Work request: Please report every line in the entries that contains the string "listed".

Record extracts:

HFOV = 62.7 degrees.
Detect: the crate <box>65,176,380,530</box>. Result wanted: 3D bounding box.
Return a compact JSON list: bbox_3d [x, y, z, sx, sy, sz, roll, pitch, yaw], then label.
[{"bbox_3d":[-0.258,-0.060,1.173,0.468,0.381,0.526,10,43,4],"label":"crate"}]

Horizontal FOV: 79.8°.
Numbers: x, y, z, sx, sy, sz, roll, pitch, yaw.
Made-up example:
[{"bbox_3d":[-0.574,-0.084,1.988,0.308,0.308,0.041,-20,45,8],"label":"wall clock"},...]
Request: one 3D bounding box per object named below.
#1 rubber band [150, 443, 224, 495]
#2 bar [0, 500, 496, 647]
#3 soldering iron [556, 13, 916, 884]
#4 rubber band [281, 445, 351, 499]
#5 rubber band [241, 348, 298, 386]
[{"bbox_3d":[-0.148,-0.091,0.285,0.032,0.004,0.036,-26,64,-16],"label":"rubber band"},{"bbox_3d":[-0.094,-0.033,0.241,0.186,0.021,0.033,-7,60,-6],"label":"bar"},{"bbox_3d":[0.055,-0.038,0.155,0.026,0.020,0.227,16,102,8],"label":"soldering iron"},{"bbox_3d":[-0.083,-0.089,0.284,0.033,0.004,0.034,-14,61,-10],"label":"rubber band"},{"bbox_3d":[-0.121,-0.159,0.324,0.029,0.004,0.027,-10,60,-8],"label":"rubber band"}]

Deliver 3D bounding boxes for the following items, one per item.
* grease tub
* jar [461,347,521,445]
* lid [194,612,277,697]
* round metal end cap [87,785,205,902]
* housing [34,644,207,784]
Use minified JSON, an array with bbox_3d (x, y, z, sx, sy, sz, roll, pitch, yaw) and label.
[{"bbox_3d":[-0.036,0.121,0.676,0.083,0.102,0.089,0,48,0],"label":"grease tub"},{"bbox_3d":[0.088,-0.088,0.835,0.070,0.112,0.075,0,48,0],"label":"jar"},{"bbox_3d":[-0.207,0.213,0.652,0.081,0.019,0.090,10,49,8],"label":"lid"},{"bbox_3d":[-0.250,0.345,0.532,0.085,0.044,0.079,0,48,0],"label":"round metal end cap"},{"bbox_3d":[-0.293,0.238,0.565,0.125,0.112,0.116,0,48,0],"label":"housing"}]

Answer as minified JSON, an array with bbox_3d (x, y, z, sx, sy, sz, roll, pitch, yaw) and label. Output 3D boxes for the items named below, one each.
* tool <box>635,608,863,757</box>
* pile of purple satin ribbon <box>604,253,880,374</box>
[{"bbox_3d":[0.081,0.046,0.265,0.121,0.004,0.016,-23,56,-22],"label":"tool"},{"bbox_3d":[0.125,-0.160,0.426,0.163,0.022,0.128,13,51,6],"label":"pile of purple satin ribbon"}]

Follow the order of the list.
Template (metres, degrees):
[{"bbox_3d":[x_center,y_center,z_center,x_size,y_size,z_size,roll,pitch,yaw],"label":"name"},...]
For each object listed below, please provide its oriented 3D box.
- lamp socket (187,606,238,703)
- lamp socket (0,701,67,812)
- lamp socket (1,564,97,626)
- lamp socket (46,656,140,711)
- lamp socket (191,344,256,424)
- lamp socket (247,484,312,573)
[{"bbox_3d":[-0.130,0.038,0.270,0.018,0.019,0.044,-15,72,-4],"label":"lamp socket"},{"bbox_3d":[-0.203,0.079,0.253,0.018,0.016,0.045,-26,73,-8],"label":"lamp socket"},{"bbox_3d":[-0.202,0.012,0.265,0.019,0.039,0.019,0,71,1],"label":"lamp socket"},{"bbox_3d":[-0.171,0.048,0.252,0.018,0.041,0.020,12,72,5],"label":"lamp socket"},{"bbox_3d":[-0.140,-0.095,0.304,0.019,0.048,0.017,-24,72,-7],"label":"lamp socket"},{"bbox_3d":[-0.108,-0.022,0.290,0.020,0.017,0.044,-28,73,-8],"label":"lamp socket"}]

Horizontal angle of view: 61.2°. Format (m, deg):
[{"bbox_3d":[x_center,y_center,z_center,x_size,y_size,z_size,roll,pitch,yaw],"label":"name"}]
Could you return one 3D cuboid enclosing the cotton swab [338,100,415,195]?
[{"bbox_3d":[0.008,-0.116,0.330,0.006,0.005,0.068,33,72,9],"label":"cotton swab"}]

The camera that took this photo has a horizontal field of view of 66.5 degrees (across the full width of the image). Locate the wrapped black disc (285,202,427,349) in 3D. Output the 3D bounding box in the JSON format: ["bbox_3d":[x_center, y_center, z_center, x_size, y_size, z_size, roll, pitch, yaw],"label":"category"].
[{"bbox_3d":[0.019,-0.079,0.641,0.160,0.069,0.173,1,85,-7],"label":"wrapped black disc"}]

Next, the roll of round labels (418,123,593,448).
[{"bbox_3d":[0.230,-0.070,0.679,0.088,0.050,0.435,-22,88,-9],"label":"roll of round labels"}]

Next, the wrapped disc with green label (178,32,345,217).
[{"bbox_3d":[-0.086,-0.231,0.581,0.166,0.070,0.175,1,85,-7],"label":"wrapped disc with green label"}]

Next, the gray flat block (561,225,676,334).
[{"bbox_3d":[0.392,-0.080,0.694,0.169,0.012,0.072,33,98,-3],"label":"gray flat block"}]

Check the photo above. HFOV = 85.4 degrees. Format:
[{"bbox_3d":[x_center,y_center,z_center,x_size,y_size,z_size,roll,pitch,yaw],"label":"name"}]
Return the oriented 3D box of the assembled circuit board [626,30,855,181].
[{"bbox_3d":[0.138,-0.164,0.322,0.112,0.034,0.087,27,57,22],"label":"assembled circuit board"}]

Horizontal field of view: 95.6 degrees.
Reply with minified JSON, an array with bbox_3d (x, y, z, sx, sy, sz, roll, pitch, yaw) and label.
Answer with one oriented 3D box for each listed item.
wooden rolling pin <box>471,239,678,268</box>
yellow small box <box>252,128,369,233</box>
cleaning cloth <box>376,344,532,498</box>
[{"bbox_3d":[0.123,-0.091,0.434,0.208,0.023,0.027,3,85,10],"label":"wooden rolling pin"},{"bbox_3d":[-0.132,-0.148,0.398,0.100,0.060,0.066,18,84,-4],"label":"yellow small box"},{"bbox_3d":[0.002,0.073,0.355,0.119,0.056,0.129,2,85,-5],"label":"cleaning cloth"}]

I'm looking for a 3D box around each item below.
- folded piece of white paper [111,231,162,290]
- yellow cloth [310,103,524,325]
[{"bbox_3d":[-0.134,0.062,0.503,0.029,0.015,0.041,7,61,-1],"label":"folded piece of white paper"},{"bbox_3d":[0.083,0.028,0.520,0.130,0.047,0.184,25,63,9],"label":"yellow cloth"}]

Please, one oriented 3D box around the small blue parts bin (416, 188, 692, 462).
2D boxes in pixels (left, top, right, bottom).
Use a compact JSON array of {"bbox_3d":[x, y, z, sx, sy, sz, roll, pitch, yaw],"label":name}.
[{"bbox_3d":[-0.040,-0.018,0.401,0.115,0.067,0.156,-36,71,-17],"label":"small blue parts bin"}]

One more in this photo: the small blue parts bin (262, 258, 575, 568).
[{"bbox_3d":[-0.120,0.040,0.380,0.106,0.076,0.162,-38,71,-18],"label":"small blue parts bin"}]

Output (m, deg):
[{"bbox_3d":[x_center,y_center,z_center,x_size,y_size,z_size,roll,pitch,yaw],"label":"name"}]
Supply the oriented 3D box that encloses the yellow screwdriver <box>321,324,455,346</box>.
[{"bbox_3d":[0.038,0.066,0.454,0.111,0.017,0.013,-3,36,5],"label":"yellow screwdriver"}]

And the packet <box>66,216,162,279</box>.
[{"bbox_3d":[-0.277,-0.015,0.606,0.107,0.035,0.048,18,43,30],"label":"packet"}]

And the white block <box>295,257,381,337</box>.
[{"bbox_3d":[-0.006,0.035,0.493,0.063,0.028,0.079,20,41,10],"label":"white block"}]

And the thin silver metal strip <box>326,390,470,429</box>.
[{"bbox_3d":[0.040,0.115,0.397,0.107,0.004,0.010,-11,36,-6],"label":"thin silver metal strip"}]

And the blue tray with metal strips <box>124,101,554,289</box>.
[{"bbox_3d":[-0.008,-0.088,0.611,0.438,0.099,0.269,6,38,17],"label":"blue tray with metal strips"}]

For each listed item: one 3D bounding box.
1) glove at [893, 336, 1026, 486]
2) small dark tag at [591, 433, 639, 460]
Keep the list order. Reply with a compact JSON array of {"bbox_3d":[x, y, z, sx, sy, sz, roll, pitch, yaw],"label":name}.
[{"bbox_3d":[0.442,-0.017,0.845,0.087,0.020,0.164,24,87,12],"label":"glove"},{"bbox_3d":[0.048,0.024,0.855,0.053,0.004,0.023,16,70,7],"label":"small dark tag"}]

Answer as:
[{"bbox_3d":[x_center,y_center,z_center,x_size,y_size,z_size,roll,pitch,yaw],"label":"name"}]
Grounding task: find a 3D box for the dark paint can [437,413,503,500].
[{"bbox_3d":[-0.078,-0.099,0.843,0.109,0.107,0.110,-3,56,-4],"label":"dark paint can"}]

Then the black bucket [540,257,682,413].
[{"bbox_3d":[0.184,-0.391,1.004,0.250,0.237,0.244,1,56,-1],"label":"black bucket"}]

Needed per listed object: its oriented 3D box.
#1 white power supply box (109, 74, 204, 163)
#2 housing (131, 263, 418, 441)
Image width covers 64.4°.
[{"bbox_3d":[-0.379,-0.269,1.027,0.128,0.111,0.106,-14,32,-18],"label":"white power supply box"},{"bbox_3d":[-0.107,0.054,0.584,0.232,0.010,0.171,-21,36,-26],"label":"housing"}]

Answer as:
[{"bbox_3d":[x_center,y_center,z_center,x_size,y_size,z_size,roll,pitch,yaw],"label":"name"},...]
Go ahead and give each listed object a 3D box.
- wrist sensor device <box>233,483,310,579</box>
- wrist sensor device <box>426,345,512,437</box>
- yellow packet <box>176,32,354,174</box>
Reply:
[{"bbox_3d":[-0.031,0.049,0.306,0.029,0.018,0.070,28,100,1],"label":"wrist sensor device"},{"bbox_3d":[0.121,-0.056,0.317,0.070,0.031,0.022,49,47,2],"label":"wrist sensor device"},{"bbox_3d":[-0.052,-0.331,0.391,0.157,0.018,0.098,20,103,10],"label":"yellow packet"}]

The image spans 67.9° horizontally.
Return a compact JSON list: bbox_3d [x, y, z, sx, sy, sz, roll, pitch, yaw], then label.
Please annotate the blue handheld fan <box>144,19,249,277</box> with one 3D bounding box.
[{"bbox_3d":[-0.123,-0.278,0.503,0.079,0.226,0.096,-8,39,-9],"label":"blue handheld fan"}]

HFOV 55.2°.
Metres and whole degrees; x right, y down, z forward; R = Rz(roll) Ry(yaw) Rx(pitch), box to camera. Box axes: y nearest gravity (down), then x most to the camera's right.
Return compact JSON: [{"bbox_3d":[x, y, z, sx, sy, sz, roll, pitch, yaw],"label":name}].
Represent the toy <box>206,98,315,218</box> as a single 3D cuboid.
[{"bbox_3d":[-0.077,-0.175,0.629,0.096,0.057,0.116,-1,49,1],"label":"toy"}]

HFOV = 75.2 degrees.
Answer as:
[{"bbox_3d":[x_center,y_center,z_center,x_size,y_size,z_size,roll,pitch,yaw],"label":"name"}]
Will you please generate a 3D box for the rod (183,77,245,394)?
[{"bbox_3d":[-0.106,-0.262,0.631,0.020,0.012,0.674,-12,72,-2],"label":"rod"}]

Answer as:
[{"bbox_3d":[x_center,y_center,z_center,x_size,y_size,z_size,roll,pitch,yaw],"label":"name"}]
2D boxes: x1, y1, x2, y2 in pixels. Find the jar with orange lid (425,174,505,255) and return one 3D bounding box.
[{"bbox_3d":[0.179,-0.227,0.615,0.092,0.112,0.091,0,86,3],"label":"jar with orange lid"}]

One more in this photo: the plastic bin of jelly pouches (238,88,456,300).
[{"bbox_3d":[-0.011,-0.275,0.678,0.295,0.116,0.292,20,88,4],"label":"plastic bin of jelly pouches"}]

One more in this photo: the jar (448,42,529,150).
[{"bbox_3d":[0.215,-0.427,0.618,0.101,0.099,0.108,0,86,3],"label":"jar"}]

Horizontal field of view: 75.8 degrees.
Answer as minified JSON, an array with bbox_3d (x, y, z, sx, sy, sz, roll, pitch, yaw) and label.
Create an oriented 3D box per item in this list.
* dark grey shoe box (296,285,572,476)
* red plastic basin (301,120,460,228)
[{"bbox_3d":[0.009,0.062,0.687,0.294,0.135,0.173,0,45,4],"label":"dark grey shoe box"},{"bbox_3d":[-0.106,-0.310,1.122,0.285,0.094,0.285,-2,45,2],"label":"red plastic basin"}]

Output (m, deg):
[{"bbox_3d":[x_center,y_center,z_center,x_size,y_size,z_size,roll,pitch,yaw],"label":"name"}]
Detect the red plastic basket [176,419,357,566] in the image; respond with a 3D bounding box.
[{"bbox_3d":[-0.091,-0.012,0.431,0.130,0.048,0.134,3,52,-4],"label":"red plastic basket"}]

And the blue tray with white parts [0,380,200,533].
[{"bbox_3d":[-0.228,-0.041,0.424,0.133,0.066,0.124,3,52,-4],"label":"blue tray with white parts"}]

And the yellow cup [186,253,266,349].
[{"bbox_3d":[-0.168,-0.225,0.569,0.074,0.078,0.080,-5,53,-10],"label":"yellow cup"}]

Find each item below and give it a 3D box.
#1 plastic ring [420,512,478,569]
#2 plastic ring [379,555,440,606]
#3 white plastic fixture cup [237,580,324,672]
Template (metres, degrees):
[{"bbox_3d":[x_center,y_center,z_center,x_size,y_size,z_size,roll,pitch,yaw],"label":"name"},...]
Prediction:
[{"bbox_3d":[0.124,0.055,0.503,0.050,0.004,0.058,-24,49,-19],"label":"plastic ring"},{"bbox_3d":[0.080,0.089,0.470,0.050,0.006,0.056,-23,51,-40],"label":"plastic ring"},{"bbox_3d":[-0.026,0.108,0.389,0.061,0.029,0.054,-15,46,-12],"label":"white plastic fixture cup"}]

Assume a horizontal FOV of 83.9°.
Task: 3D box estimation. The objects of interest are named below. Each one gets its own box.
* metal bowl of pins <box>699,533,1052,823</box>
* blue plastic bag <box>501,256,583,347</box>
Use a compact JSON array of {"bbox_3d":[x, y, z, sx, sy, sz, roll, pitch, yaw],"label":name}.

The completed task:
For each object listed below, please provide its oriented 3D box.
Answer with one oriented 3D box for each listed item.
For each listed item: one 3D bounding box.
Needed per listed object: its oriented 3D box.
Go ahead and give each listed object a 3D box.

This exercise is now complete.